Quando mi svegliai ero solo. Nessun parente, nessun amico. Solo la stupida infermiera bionda e carina di turno a darmi il benvenuto.

- Bentornato. Dormito bene? - Avrei voluto prenderla a calci nel culo ma ero immobile. La ragazza mi rassicurò. - Tranquillo, qualche giorno e tutto torna a funzionare. Sai che sei appena resuscitato? Qui tutti ti davamo per spacciato. Sei stato fortunato. - disse strizzandomi l'occhio. La guardai sorpreso. - I medici hanno appena finito di visitarti e tutto va bene. Vado ad avvisare i tuoi. Ci vediamo tra un po'. - aggiunse uscendo dalla camera.

Mia madre arrivò dopo circa un'ora perché era di turno. Di mio padre, invece, nemmeno l'ombra. Avrei scoperto di lì a poco il perchè. I miei avevano deciso di separarsi e la causa ero io.
Le prime parole di mia madre non furono "stai bene", accompagnate da lacrime di gioia: mi disse che se avessi fatto un'altra cazzata mi avrebbero cacciato di casa e che era colpa mia se la nostra famiglia si era disintegrata, il tutto accompagnato da lacrime di rabbia. Fu richiamata al lavoro senza darmi il tempo di comprendere le sue parole.

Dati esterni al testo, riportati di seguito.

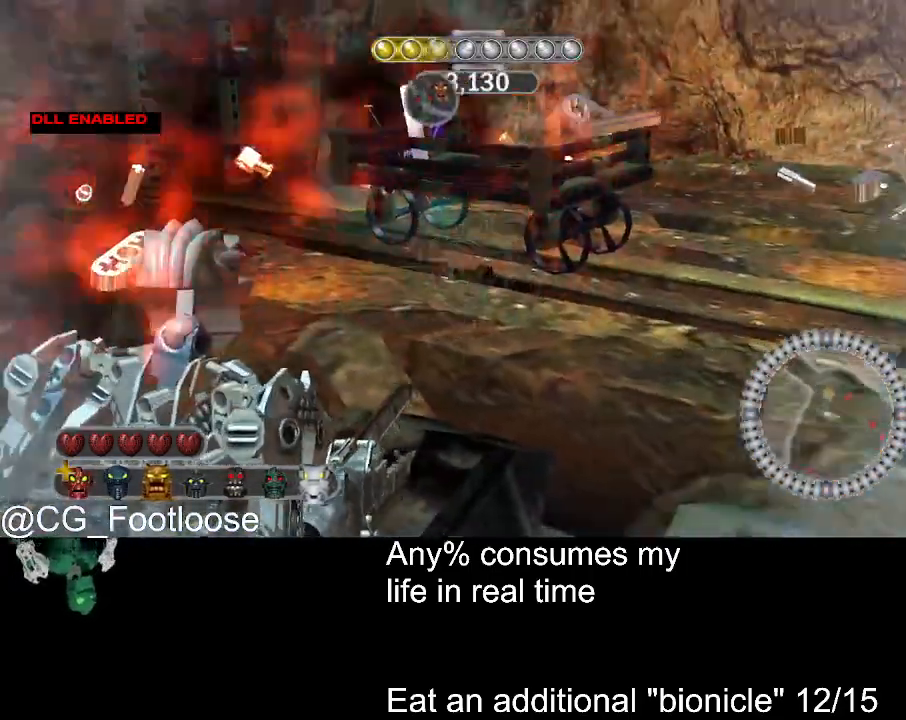
{"keys": [], "mouse": [], "events": [[283, "w", "up"], [367, "q", "down"], [417, "q", "up"]]}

Provai una sensazione tremenda: volevo gridare, dire la mia, difendermi e capire cosa fosse successo e invece non potevo fare nulla. La testa mi faceva male, avevo il buio completo davanti a me. Non capivo perché ero lì e il mondo intero sembrava avercela con me.

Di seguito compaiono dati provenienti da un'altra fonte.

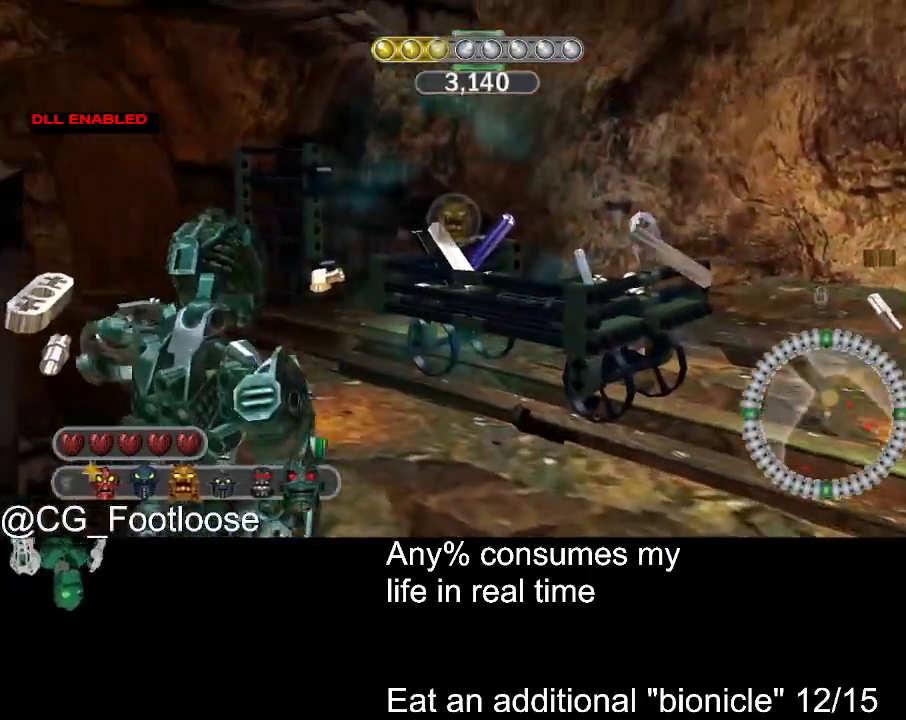
{"keys": [], "mouse": [], "events": []}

Nel giro di qualche giorno recuperai i ricordi dei miei ultimi istanti di vita: una sensazione di vuoto mi attraversò quando ripensai a Sarah ma la ricacciai subito indietro; fu invece la rabbia nei confronti di Riot per ciò che mi aveva fatto a farmi perdere il controllo. Aveva cercato di farmi fuori ma ero sopravvissuto e avevo passato gli ultimi mesi della mia vita in un ospedale circondato da persone che nemmeno sapevano chi fossi, imbottito di farmaci e incosciente.

Avevo compiuto diciott'anni e nemmeno me ne ero accorto. Quel dannato mi aveva privato di un pezzo di vita. I medici non capivano le mie grida, continuavo a ripetere che dovevo parlare con Nero per metterlo in guardia del tradimento di Riot, dire a tutti che io non c'entravo niente.

Per farmi stare zitto, i medici mi somministravano morfina e io scivolavo in un sonno popolato da incubi che avevano il nome di Sarah, Riot e mia madre.

I giorni passarono. Capii che se volevo andarmene da quel posto dovevo stare zitto: mi sarei ripreso la mia vendetta una volta uscito di lì con le mie gambe.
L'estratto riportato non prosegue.